RECORDS FOR THE EXERCISE:
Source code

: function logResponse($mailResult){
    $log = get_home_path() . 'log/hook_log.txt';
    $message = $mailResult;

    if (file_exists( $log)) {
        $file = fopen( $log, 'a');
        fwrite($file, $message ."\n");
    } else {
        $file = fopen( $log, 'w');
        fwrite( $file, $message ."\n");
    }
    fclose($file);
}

WORK TO BE COMPLETED: Print out the whole listing, with every line exactly as it appears.

ANSWER SECTION:
Source code

: function logResponse($mailResult){
    $log = get_home_path() . 'log/hook_log.txt';
    $message = $mailResult;

    if (file_exists( $log)) {
        $file = fopen( $log, 'a');
        fwrite($file, $message ."\n");
    } else {
        $file = fopen( $log, 'w');
        fwrite( $file, $message ."\n");
    }
    fclose($file);
}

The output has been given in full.